How to complete this task —
Return word for word everything from the start of the rows down to the line containing "NOS PROCHAINS RENDEZ-VOUS", including both ends. Leave the pictures out of your answer.

Stored data entries
* * * * * * *

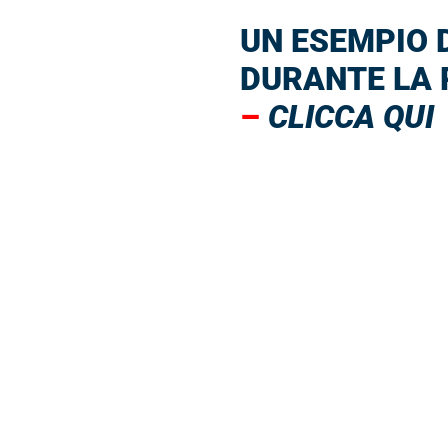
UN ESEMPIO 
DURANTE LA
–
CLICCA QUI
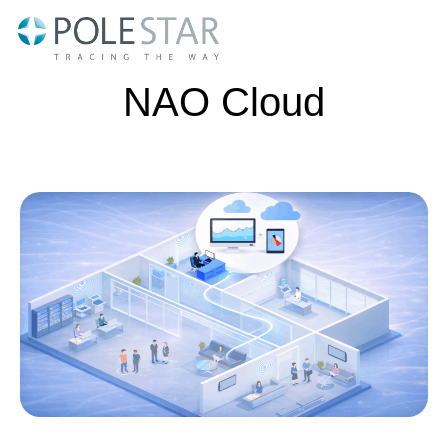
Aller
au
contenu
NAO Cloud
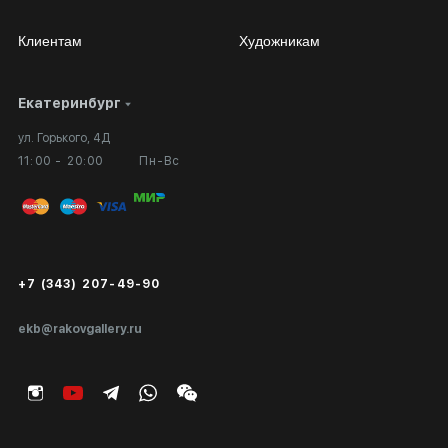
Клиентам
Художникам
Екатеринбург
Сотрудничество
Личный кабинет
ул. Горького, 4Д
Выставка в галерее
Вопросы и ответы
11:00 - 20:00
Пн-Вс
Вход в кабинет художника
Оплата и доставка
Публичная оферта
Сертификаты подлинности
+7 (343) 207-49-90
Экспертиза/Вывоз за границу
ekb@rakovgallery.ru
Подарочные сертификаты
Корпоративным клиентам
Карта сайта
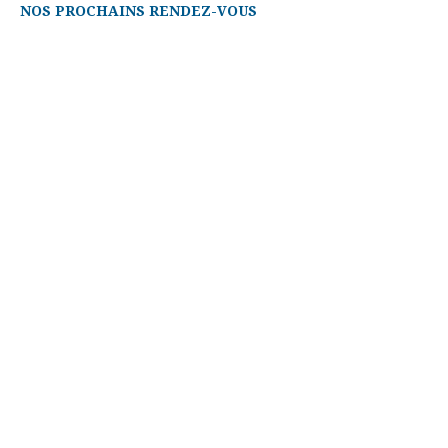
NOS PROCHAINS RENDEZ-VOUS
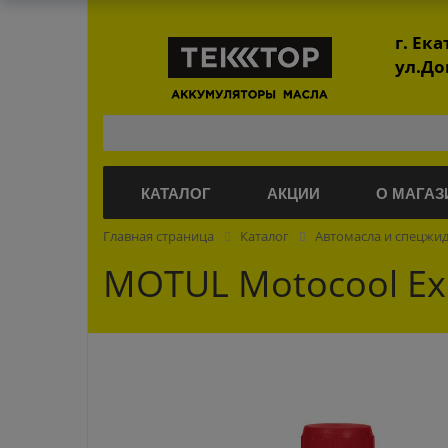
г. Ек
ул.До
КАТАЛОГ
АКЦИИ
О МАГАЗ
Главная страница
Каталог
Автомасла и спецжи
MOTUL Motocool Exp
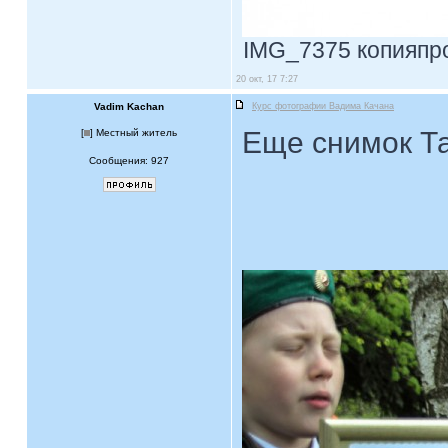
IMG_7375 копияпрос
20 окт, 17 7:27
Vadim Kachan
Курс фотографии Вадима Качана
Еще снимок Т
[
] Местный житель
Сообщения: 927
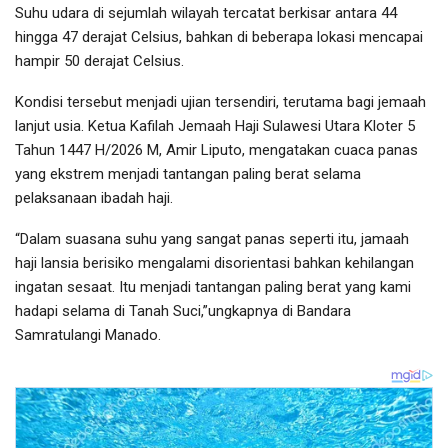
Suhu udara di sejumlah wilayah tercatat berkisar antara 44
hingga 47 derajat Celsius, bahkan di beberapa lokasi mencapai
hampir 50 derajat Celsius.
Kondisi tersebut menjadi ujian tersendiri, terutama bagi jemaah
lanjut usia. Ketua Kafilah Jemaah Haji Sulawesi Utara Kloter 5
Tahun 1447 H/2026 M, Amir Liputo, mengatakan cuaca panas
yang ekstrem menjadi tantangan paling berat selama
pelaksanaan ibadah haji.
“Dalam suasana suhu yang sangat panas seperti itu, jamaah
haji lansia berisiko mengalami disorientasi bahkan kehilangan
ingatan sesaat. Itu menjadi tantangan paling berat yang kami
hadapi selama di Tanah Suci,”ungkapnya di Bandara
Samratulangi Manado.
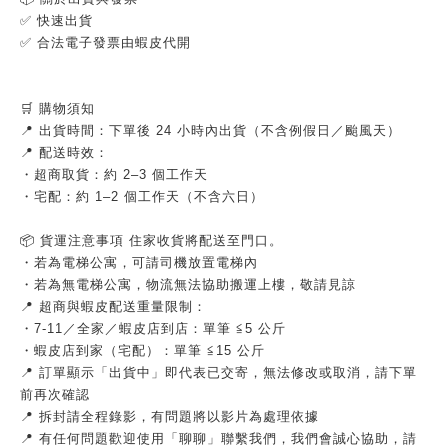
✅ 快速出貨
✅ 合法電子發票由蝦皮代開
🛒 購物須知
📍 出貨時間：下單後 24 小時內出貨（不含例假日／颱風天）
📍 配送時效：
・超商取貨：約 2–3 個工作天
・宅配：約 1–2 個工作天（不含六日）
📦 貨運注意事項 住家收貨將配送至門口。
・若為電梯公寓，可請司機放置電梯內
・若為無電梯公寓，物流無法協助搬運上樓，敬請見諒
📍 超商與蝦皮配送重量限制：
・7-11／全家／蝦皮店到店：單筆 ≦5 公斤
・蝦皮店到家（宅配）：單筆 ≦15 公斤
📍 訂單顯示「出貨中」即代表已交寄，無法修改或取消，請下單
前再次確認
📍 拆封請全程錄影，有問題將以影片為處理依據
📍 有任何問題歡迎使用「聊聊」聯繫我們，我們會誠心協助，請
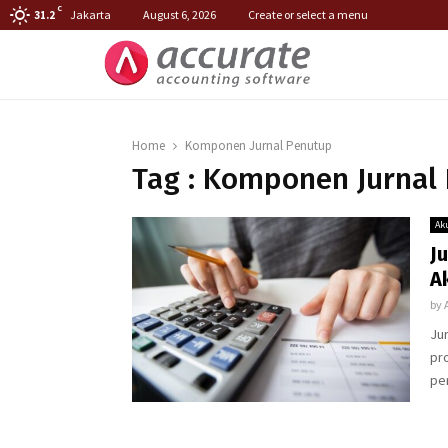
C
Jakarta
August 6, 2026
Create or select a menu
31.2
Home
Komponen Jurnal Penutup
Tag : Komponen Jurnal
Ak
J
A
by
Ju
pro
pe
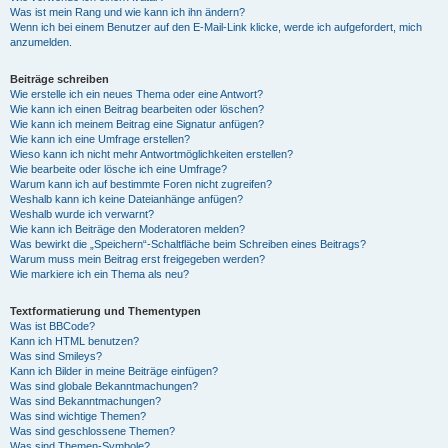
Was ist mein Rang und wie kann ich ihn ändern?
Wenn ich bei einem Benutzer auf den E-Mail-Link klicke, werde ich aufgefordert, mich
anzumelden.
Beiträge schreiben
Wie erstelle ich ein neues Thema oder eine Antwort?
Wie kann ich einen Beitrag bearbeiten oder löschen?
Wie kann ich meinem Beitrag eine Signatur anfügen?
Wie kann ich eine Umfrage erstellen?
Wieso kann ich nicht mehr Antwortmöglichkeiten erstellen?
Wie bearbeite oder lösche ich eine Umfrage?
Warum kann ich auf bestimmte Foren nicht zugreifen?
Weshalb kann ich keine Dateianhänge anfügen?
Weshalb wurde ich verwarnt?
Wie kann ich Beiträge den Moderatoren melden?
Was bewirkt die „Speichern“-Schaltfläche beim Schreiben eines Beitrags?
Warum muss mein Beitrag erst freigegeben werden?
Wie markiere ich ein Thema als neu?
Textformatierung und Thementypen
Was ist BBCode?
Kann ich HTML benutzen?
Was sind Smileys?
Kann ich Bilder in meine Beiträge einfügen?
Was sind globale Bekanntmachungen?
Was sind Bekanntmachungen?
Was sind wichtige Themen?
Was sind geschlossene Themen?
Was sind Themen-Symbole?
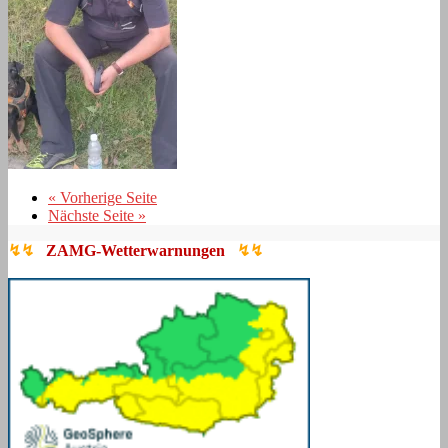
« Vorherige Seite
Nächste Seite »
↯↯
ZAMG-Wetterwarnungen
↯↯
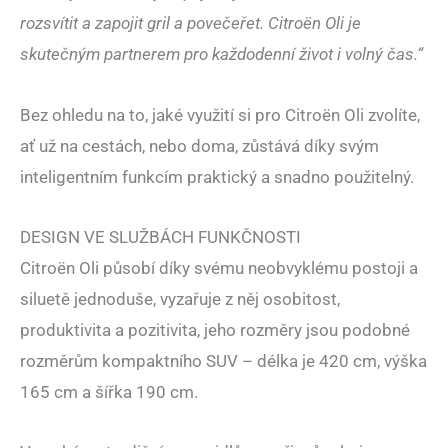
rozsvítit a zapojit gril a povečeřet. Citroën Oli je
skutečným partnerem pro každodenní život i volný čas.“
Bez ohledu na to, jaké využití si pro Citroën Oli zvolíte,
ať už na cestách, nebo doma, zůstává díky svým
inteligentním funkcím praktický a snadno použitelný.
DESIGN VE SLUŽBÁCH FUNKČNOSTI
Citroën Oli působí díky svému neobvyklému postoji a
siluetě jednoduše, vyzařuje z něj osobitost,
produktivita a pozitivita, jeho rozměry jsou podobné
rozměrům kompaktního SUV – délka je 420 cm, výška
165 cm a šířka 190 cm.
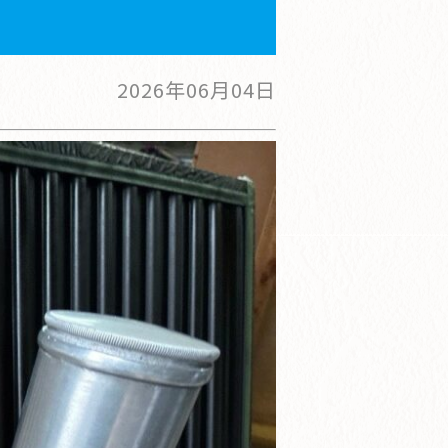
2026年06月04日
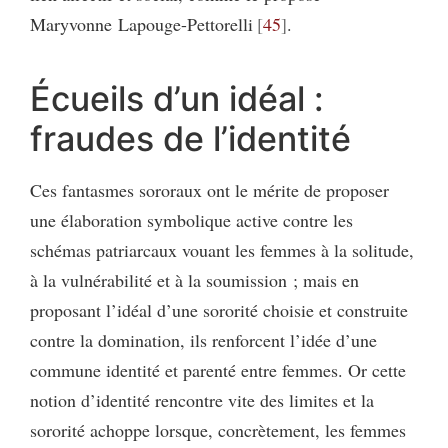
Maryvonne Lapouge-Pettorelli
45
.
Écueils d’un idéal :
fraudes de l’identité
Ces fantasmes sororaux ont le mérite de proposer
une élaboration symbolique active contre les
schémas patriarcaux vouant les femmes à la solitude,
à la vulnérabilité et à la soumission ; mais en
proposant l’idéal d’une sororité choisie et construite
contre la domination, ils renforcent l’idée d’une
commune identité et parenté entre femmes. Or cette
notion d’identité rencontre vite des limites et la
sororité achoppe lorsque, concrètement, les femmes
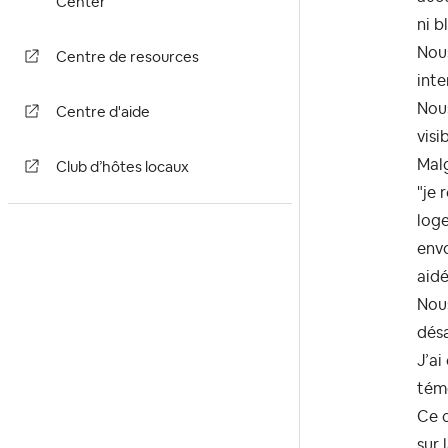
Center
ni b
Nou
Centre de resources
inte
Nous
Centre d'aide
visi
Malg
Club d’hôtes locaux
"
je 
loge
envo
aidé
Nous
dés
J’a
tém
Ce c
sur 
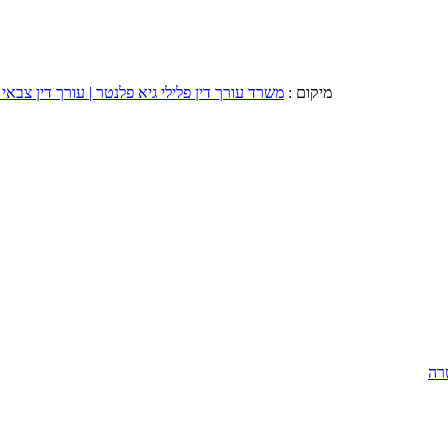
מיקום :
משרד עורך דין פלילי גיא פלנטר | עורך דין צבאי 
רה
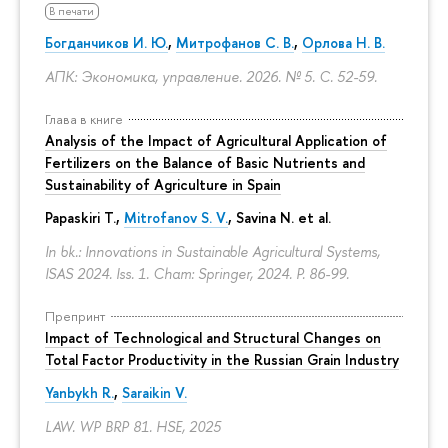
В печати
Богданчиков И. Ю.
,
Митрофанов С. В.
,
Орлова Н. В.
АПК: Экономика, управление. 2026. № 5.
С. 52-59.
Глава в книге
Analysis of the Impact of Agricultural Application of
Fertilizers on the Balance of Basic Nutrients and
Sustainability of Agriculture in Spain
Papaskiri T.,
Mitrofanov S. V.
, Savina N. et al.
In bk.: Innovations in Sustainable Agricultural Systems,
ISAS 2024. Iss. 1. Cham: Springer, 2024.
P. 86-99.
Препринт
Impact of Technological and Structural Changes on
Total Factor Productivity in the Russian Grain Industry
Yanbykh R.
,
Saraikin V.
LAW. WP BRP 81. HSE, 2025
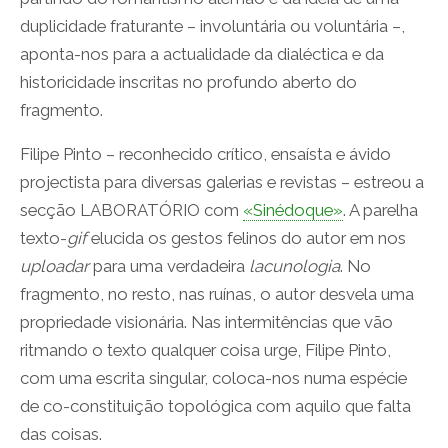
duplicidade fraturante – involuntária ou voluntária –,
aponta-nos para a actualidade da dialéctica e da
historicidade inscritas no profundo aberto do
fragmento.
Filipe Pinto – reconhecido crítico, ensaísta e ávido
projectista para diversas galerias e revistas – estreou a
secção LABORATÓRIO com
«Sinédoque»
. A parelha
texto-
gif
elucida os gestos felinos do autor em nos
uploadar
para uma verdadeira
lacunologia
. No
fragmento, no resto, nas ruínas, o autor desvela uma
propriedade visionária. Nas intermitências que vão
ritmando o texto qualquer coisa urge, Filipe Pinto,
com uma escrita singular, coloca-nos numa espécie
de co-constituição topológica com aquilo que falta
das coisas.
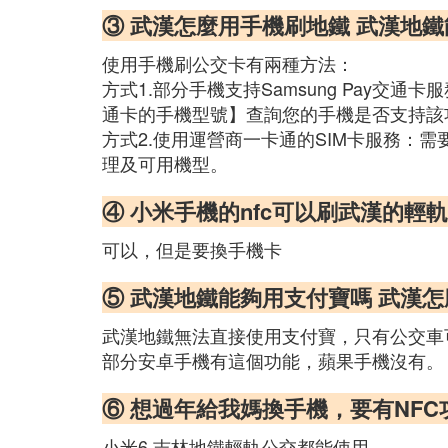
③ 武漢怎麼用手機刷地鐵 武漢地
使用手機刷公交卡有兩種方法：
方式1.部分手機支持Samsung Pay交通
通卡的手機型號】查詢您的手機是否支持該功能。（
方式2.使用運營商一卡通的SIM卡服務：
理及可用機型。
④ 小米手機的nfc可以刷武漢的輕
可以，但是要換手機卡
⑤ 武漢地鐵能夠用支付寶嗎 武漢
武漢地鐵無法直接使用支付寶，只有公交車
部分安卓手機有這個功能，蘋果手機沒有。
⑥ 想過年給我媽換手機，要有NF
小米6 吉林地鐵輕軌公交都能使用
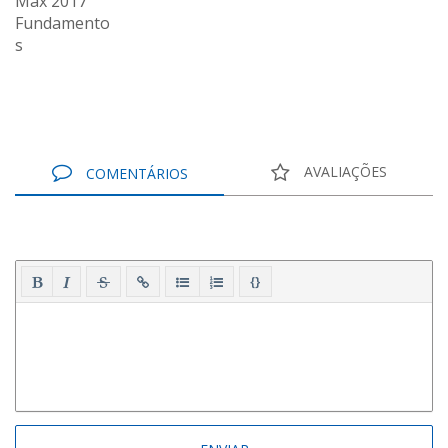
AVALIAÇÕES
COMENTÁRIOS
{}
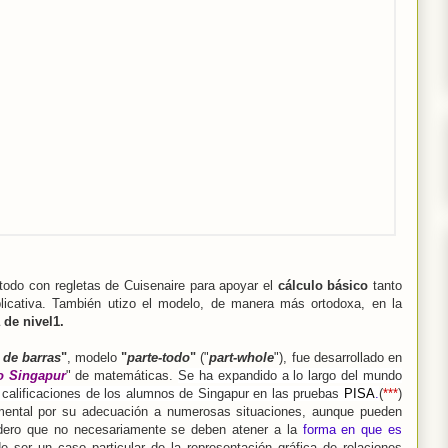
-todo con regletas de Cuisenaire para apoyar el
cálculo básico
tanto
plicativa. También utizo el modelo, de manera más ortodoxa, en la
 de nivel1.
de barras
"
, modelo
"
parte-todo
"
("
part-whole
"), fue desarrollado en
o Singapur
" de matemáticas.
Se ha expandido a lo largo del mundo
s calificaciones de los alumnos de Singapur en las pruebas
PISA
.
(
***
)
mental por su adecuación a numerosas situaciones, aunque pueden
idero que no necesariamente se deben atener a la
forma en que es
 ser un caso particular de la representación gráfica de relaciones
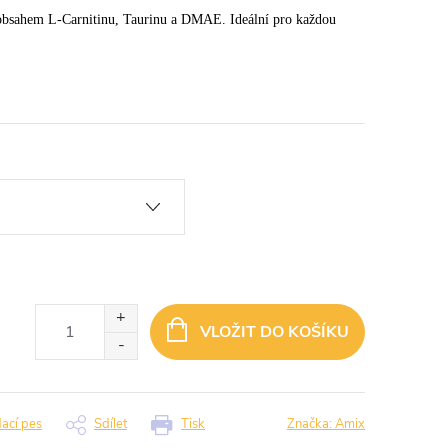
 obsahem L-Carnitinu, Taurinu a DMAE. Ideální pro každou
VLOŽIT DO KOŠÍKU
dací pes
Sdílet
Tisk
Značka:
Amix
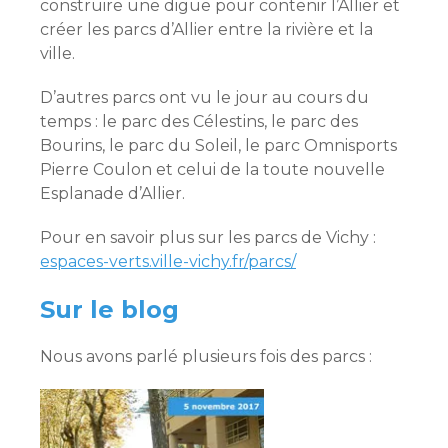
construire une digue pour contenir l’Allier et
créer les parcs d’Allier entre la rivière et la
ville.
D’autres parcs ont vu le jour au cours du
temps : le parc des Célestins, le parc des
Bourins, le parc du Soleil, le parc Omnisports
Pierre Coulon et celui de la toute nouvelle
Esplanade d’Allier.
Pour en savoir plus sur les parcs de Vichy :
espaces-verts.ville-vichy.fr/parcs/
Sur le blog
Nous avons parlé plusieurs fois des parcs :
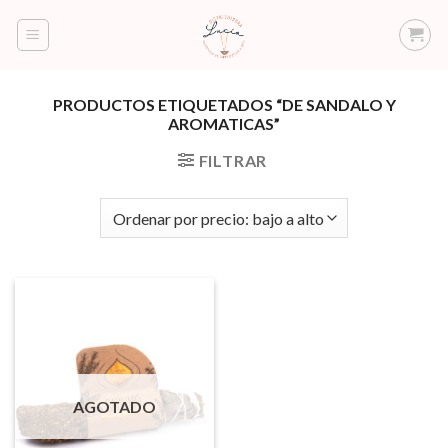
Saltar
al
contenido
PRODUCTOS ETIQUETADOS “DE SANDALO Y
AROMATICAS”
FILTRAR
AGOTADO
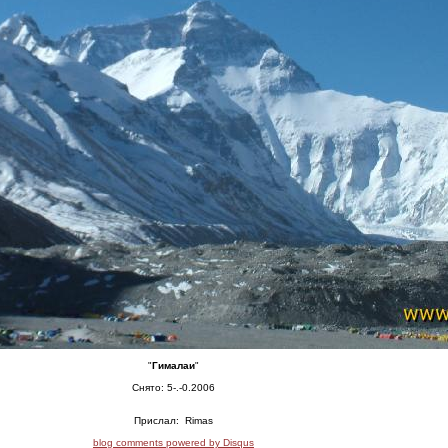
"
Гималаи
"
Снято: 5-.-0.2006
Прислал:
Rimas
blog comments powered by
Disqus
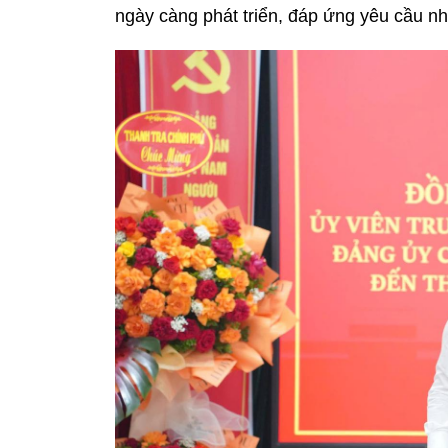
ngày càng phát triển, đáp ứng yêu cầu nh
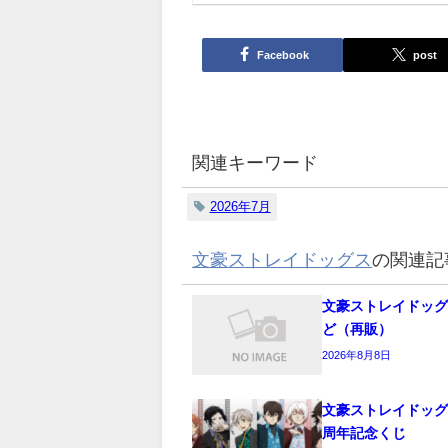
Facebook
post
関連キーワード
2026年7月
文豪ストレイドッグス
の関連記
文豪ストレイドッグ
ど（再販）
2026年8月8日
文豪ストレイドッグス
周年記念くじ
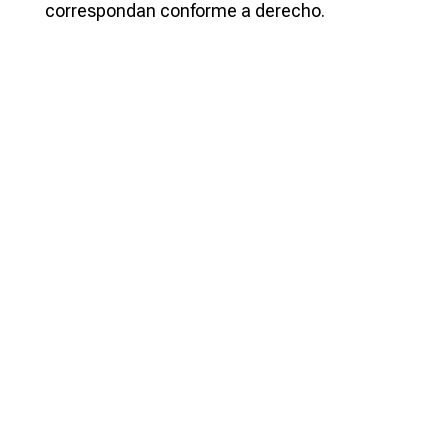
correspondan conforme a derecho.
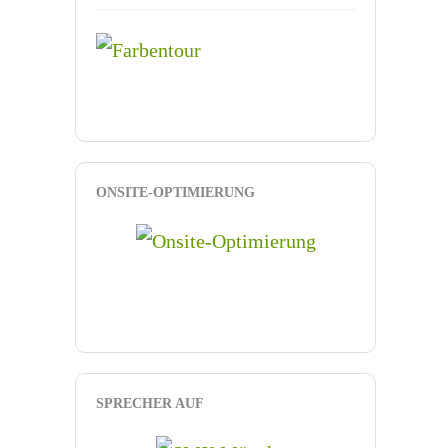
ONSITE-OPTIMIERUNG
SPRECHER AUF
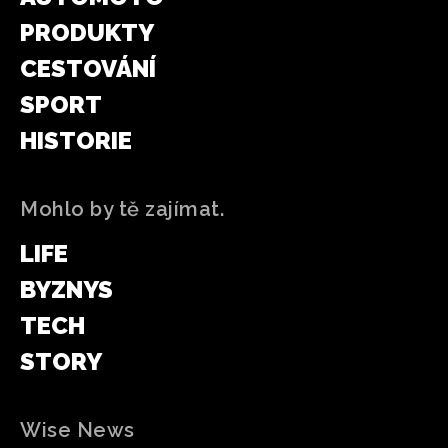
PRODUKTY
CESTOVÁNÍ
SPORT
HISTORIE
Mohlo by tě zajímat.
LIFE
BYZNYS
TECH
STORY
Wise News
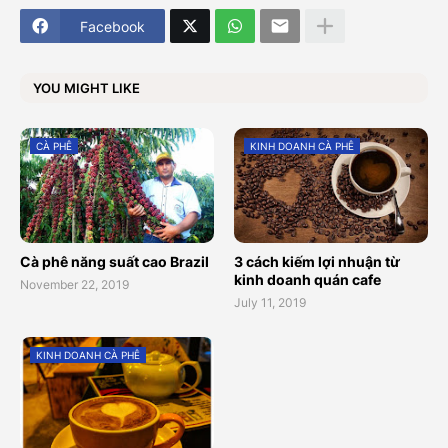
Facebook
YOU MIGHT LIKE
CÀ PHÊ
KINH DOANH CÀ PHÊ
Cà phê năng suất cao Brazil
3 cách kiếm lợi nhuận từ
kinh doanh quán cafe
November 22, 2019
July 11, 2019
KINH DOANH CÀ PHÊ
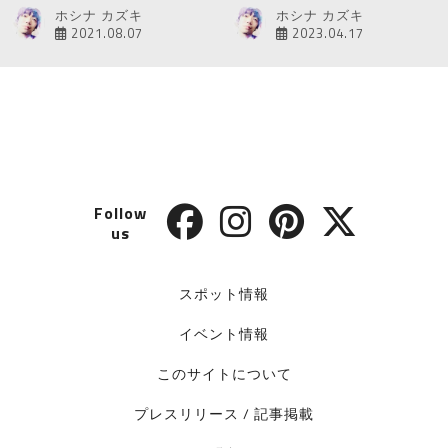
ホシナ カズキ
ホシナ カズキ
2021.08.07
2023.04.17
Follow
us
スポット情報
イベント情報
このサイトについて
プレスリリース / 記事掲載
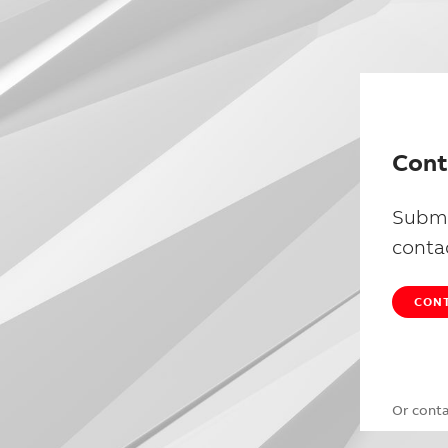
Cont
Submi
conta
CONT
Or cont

* * * * * * *

Expected answer —
UN ESEMPIO 
DURANTE LA
–
CLICCA QUI
Aller
au
contenu
NAO Cloud
Клиентам
Художникам
Екатеринбург
Сотрудничество
Личный кабинет
ул. Горького, 4Д
Выставка в галерее
Вопросы и ответы
11:00 - 20:00
Пн-Вс
Вход в кабинет художника
Оплата и доставка
Публичная оферта
Сертификаты подлинности
+7 (343) 207-49-90
Экспертиза/Вывоз за границу
ekb@rakovgallery.ru
Подарочные сертификаты
Корпоративным клиентам
Карта сайта
NOS PROCHAINS RENDEZ-VOUS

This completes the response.